(Input for this task begins)

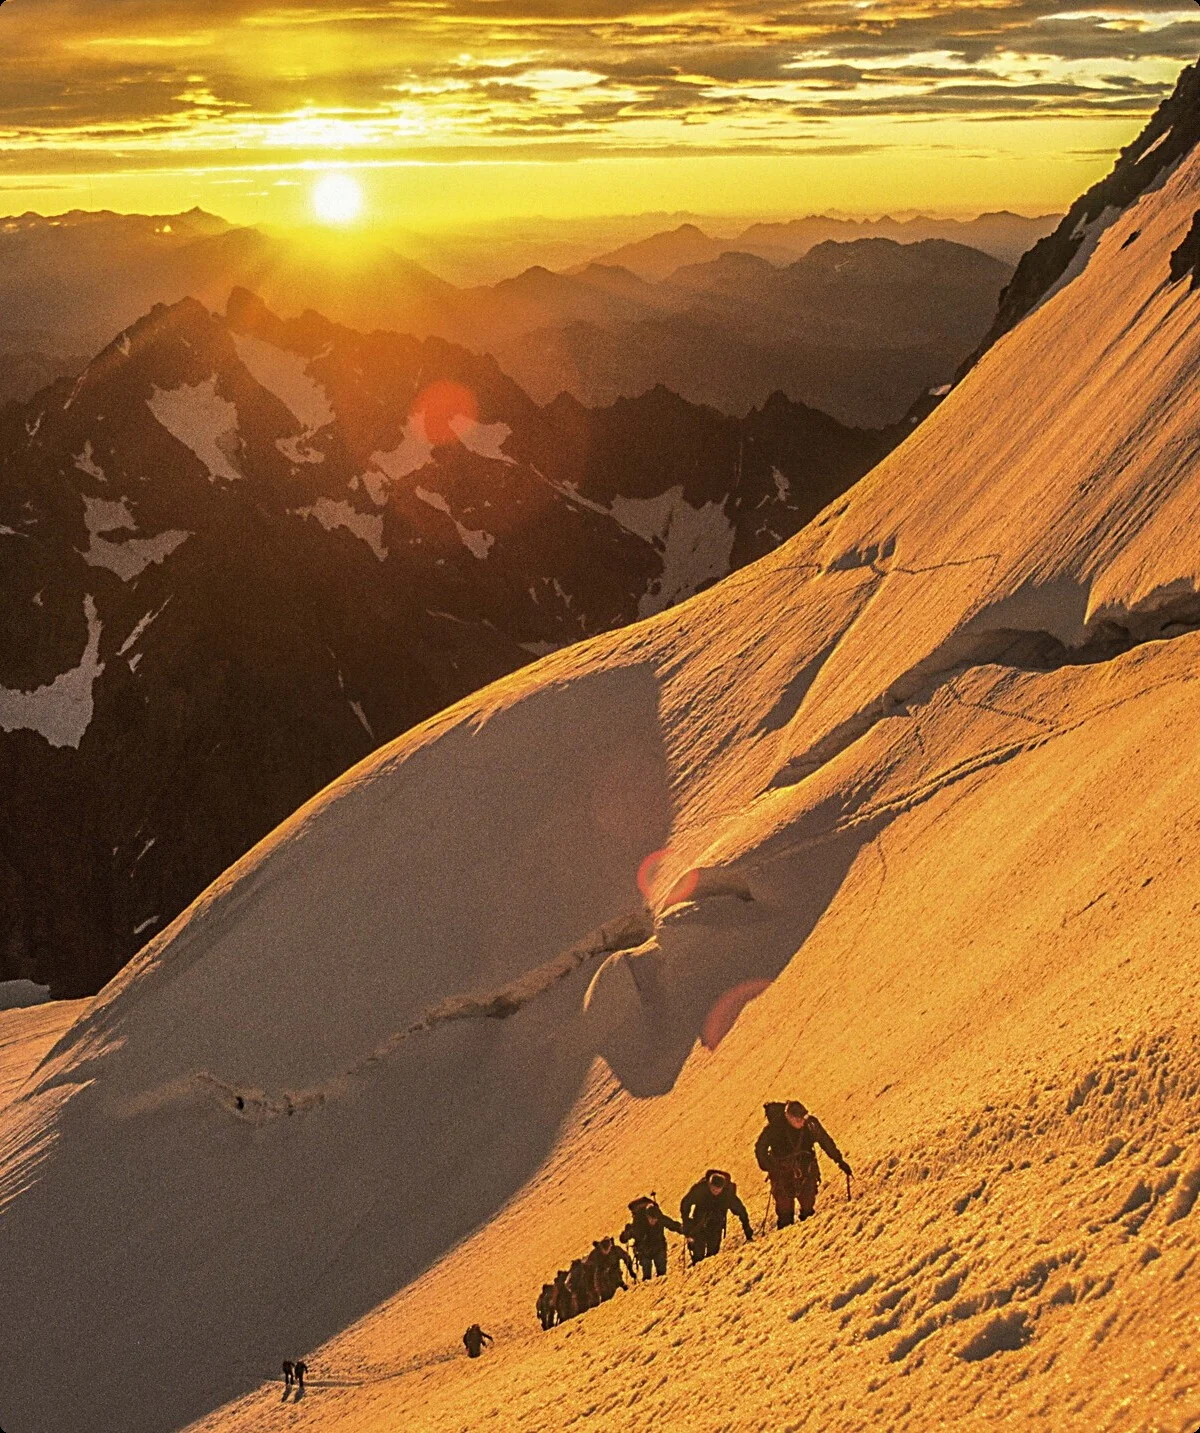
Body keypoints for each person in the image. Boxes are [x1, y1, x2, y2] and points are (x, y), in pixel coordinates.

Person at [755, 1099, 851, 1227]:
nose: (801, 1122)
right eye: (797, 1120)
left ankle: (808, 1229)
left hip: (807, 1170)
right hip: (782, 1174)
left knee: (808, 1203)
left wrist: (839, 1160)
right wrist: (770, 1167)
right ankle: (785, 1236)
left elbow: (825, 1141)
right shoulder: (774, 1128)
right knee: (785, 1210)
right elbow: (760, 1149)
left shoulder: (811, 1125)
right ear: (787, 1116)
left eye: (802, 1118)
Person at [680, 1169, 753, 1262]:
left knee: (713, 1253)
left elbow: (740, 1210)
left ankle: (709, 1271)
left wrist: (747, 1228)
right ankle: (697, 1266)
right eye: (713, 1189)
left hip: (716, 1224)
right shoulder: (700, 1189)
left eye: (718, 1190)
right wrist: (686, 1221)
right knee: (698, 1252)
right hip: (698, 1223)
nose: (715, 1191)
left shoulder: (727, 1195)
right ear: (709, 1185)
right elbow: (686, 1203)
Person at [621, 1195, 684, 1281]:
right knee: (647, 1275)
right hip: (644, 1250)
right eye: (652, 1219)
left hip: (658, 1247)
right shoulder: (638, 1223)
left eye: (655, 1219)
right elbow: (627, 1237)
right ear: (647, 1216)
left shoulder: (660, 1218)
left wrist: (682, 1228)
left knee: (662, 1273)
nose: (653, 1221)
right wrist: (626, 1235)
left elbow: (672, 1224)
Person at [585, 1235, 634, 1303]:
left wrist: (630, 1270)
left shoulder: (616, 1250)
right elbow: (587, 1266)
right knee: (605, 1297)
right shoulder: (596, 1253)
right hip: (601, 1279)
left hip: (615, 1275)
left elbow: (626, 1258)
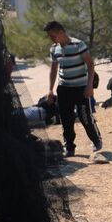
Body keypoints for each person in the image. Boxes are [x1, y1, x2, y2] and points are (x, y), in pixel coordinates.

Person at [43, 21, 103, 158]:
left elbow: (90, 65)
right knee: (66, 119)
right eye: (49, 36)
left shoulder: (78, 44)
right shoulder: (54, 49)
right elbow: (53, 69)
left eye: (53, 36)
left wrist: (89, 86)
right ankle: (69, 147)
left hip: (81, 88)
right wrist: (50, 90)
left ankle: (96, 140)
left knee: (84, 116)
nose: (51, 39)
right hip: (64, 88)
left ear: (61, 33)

(Input for this task ends)
(Input for this task begins)

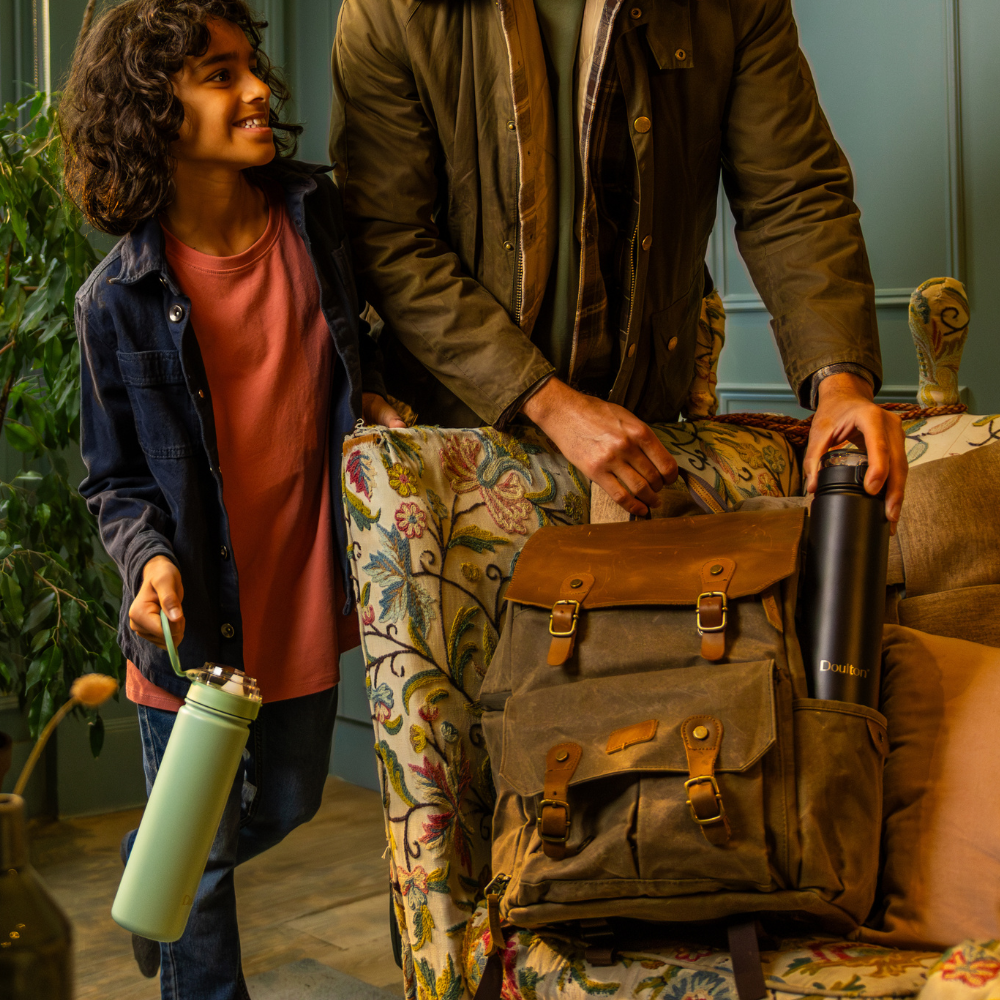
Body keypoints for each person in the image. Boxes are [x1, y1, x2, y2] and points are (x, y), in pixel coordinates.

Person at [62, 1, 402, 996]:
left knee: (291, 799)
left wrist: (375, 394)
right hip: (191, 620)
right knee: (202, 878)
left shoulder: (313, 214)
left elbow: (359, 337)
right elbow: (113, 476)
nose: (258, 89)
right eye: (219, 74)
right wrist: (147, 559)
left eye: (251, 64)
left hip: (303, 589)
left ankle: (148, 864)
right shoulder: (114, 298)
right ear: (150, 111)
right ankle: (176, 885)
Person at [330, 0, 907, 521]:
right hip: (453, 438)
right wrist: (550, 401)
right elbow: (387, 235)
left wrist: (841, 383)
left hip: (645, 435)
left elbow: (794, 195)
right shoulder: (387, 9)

(Input for this task ends)
(Input for this task begins)

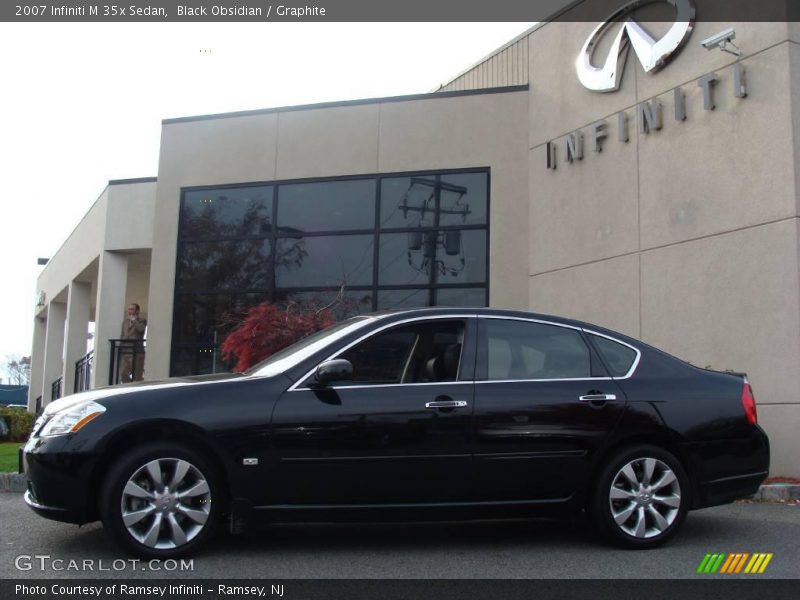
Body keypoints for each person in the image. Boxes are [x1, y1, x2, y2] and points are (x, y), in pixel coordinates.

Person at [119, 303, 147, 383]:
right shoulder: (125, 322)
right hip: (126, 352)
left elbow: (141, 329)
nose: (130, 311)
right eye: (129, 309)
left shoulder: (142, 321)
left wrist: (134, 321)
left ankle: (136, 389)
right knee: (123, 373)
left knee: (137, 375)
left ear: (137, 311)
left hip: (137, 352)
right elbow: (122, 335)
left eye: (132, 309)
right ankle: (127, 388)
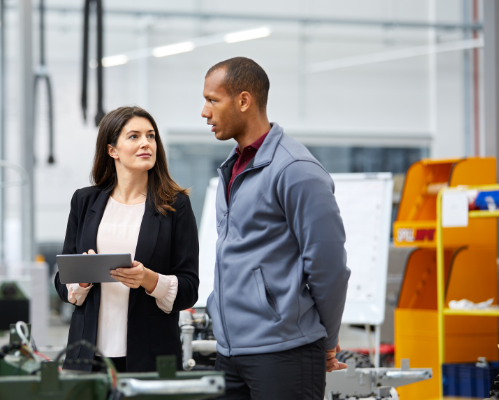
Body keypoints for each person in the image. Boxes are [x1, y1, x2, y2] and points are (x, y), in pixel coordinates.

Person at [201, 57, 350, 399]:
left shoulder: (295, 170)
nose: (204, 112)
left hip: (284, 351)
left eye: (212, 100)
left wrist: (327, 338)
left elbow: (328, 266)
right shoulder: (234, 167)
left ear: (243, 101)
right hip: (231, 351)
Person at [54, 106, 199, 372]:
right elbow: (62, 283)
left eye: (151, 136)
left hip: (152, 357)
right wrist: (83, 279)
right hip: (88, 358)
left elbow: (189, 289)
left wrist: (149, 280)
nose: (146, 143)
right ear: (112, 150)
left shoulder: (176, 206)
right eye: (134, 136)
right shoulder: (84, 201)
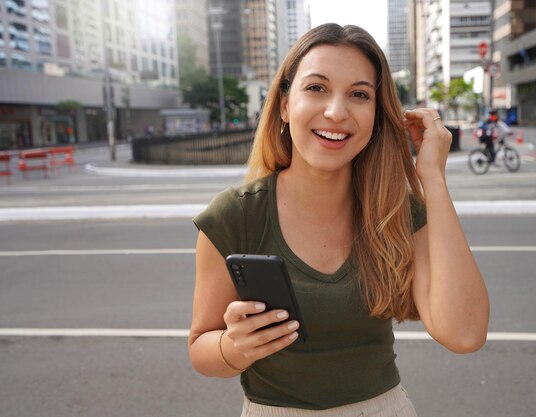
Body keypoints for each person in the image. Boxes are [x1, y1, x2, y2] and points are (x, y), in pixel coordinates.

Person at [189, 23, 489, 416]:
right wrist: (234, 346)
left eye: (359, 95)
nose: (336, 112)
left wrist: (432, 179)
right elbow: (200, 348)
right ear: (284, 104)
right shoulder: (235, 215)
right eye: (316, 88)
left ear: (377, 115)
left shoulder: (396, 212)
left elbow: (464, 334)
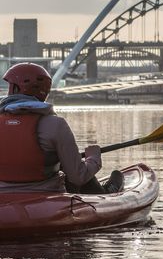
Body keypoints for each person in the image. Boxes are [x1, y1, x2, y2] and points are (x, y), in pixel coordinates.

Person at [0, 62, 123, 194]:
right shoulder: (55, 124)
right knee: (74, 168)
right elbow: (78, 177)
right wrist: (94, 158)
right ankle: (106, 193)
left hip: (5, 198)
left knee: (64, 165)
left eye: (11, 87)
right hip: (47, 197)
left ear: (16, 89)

(Input for this task ends)

### [Exercise aim]
Working from the data above, extract solely the lines from the one containing "left wrist: (375, 394)" through the one containing "right shoulder: (387, 9)", exactly as they appear, both included.

### [Result]
left wrist: (375, 394)
right hip: (191, 620)
right knee: (202, 878)
left shoulder: (313, 214)
left elbow: (359, 337)
right elbow: (113, 476)
nose: (258, 89)
right eye: (219, 74)
right wrist: (147, 559)
left eye: (251, 64)
left hip: (303, 589)
left ankle: (148, 864)
right shoulder: (114, 298)
right ear: (150, 111)
right ankle: (176, 885)
Person at [330, 0, 907, 521]:
right hip: (453, 438)
right wrist: (550, 401)
right elbow: (387, 235)
left wrist: (841, 383)
left hip: (645, 435)
left elbow: (794, 195)
right shoulder: (387, 9)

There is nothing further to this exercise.